((

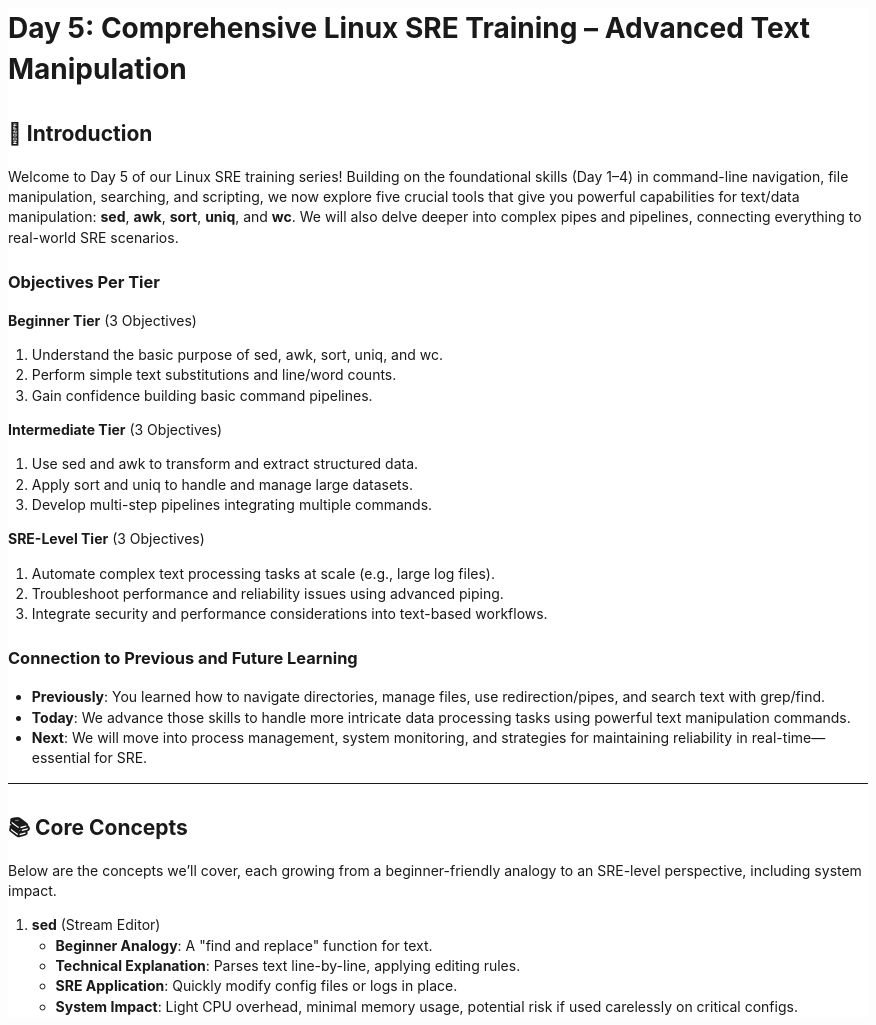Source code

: # **Day 5: Comprehensive Linux SRE Training – Advanced Text Manipulation**

## 📌 Introduction

Welcome to Day 5 of our Linux SRE training series! Building on the foundational skills (Day 1–4) in command-line navigation, file manipulation, searching, and scripting, we now explore five crucial tools that give you powerful capabilities for text/data manipulation: **sed**, **awk**, **sort**, **uniq**, and **wc**. We will also delve deeper into complex pipes and pipelines, connecting everything to real-world SRE scenarios.

### Objectives Per Tier

**Beginner Tier** (3 Objectives)

1. Understand the basic purpose of sed, awk, sort, uniq, and wc.
2. Perform simple text substitutions and line/word counts.
3. Gain confidence building basic command pipelines.

**Intermediate Tier** (3 Objectives)

1. Use sed and awk to transform and extract structured data.
2. Apply sort and uniq to handle and manage large datasets.
3. Develop multi-step pipelines integrating multiple commands.

**SRE-Level Tier** (3 Objectives)

1. Automate complex text processing tasks at scale (e.g., large log files).
2. Troubleshoot performance and reliability issues using advanced piping.
3. Integrate security and performance considerations into text-based workflows.

### Connection to Previous and Future Learning

- **Previously**: You learned how to navigate directories, manage files, use redirection/pipes, and search text with grep/find.
- **Today**: We advance those skills to handle more intricate data processing tasks using powerful text manipulation commands.
- **Next**: We will move into process management, system monitoring, and strategies for maintaining reliability in real-time—essential for SRE.

---

## 📚 Core Concepts

Below are the concepts we’ll cover, each growing from a beginner-friendly analogy to an SRE-level perspective, including system impact.

1. **sed** (Stream Editor)
   - **Beginner Analogy**: A "find and replace" function for text.
   - **Technical Explanation**: Parses text line-by-line, applying editing rules.
   - **SRE Application**: Quickly modify config files or logs in place.
   - **System Impact**: Light CPU overhead, minimal memory usage, potential risk if used carelessly on critical configs.
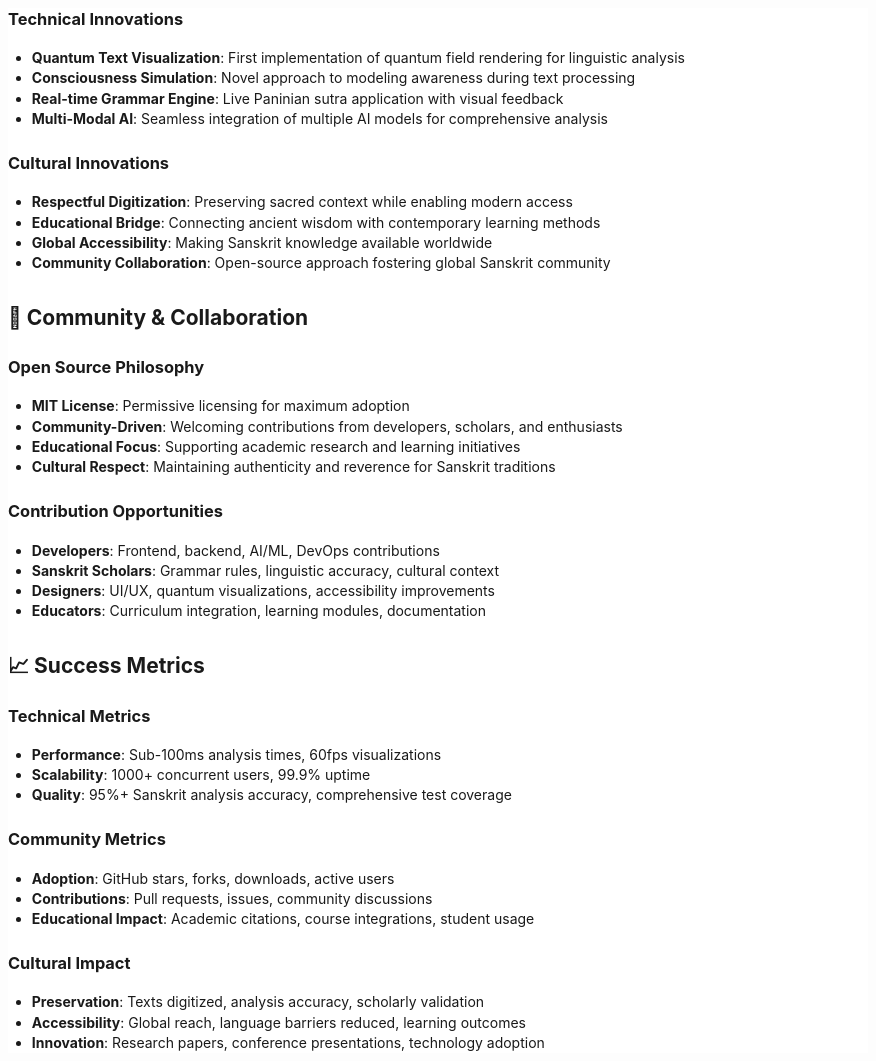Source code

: ### **Technical Innovations**

- **Quantum Text Visualization**: First implementation of quantum field rendering for linguistic analysis
- **Consciousness Simulation**: Novel approach to modeling awareness during text processing
- **Real-time Grammar Engine**: Live Paninian sutra application with visual feedback
- **Multi-Modal AI**: Seamless integration of multiple AI models for comprehensive analysis

### **Cultural Innovations**

- **Respectful Digitization**: Preserving sacred context while enabling modern access
- **Educational Bridge**: Connecting ancient wisdom with contemporary learning methods
- **Global Accessibility**: Making Sanskrit knowledge available worldwide
- **Community Collaboration**: Open-source approach fostering global Sanskrit community

## 🤝 **Community & Collaboration**

### **Open Source Philosophy**

- **MIT License**: Permissive licensing for maximum adoption
- **Community-Driven**: Welcoming contributions from developers, scholars, and enthusiasts
- **Educational Focus**: Supporting academic research and learning initiatives
- **Cultural Respect**: Maintaining authenticity and reverence for Sanskrit traditions

### **Contribution Opportunities**

- **Developers**: Frontend, backend, AI/ML, DevOps contributions
- **Sanskrit Scholars**: Grammar rules, linguistic accuracy, cultural context
- **Designers**: UI/UX, quantum visualizations, accessibility improvements
- **Educators**: Curriculum integration, learning modules, documentation

## 📈 **Success Metrics**

### **Technical Metrics**

- **Performance**: Sub-100ms analysis times, 60fps visualizations
- **Scalability**: 1000+ concurrent users, 99.9% uptime
- **Quality**: 95%+ Sanskrit analysis accuracy, comprehensive test coverage

### **Community Metrics**

- **Adoption**: GitHub stars, forks, downloads, active users
- **Contributions**: Pull requests, issues, community discussions
- **Educational Impact**: Academic citations, course integrations, student usage

### **Cultural Impact**

- **Preservation**: Texts digitized, analysis accuracy, scholarly validation
- **Accessibility**: Global reach, language barriers reduced, learning outcomes
- **Innovation**: Research papers, conference presentations, technology adoption
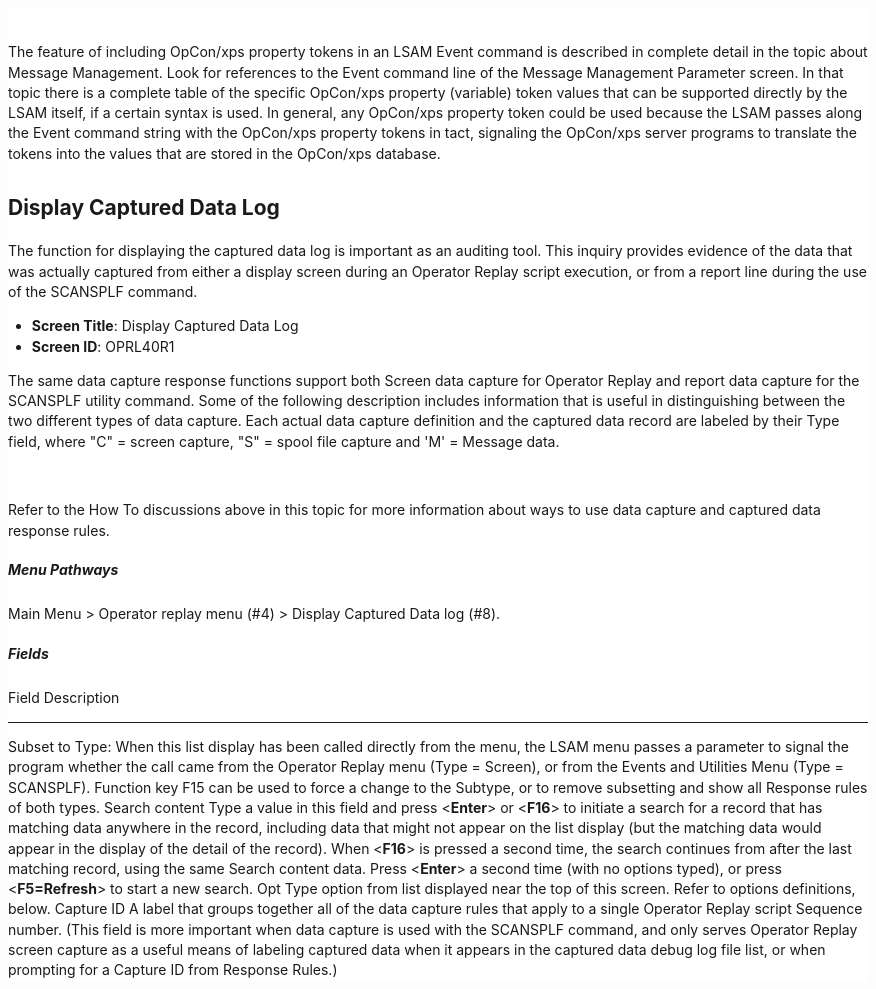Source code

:  

The feature of including OpCon/xps property tokens in an LSAM Event
command is described in complete detail in the topic about Message
Management. Look for references to the Event command line of the Message
Management Parameter screen. In that topic there is a complete table of
the specific OpCon/xps property (variable) token values that can be
supported directly by the LSAM itself, if a certain syntax is used. In
general, any OpCon/xps property token could be used because the LSAM
passes along the Event command string with the OpCon/xps property tokens
in tact, signaling the OpCon/xps server programs to translate the tokens
into the values that are stored in the OpCon/xps database.

## Display Captured Data Log

The function for displaying the captured data log is important as an
auditing tool. This inquiry provides evidence of the data that was
actually captured from either a display screen during an Operator Replay
script execution, or from a report line during the use of the SCANSPLF
command.

-   **Screen Title**: Display Captured Data Log
-   **Screen ID**: OPRL40R1

The same data capture response functions support both Screen data
capture for Operator Replay and report data capture for the SCANSPLF
utility command. Some of the following description includes information
that is useful in distinguishing between the two different types of data
capture. Each actual data capture definition and the captured data
record are labeled by their Type field, where \"C\" = screen capture,
\"S\" = spool file capture and \'M\' = Message data.

 

Refer to the How To discussions above in this topic for more information
about ways to use data capture and captured data response rules.

##### Menu Pathways

Main Menu \> Operator replay menu (\#4) \> Display Captured Data log
(\#8).

##### Fields

  Field             Description
  ----------------- -----------------------------------------------------------------------------------------------------------------------------------------------------------------------------------------------------------------------------------------------------------------------------------------------------------------------------------------------------------------------------------------------------------------------------------------------------------------------------------------------------------------------------------------------------
  Subset to Type:   When this list display has been called directly from the menu, the LSAM menu passes a parameter to signal the program whether the call came from the Operator Replay menu (Type = Screen), or from the Events and Utilities Menu (Type = SCANSPLF). Function key F15 can be used to force a change to the Subtype, or to remove subsetting and show all Response rules of both types.
  Search content    Type a value in this field and press \<**Enter**\> or \<**F16**\> to initiate a search for a record that has matching data anywhere in the record, including data that might not appear on the list display (but the matching data would appear in the display of the detail of the record). When \<**F16**\> is pressed a second time, the search continues from after the last matching record, using the same Search content data. Press \<**Enter**\> a second time (with no options typed), or press \<**F5=Refresh**\> to start a new search.
  Opt               Type option from list displayed near the top of this screen. Refer to options definitions, below.
  Capture ID        A label that groups together all of the data capture rules that apply to a single Operator Replay script Sequence number. (This field is more important when data capture is used with the SCANSPLF command, and only serves Operator Replay screen capture as a useful means of labeling captured data when it appears in the captured data debug log file list, or when prompting for a Capture ID from Response Rules.)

))

INSTRUCTIONS TO FOLLOW >> Exactly the lines above from the one with "command is described" to the one with "Refer to the", both included, are to be quoted; leave the rest out.

ANSWER TO THIS PROBLEM >>
command is described in complete detail in the topic about Message
Management. Look for references to the Event command line of the Message
Management Parameter screen. In that topic there is a complete table of
the specific OpCon/xps property (variable) token values that can be
supported directly by the LSAM itself, if a certain syntax is used. In
general, any OpCon/xps property token could be used because the LSAM
passes along the Event command string with the OpCon/xps property tokens
in tact, signaling the OpCon/xps server programs to translate the tokens
into the values that are stored in the OpCon/xps database.

## Display Captured Data Log

The function for displaying the captured data log is important as an
auditing tool. This inquiry provides evidence of the data that was
actually captured from either a display screen during an Operator Replay
script execution, or from a report line during the use of the SCANSPLF
command.

-   **Screen Title**: Display Captured Data Log
-   **Screen ID**: OPRL40R1

The same data capture response functions support both Screen data
capture for Operator Replay and report data capture for the SCANSPLF
utility command. Some of the following description includes information
that is useful in distinguishing between the two different types of data
capture. Each actual data capture definition and the captured data
record are labeled by their Type field, where \"C\" = screen capture,
\"S\" = spool file capture and \'M\' = Message data.

 

Refer to the How To discussions above in this topic for more information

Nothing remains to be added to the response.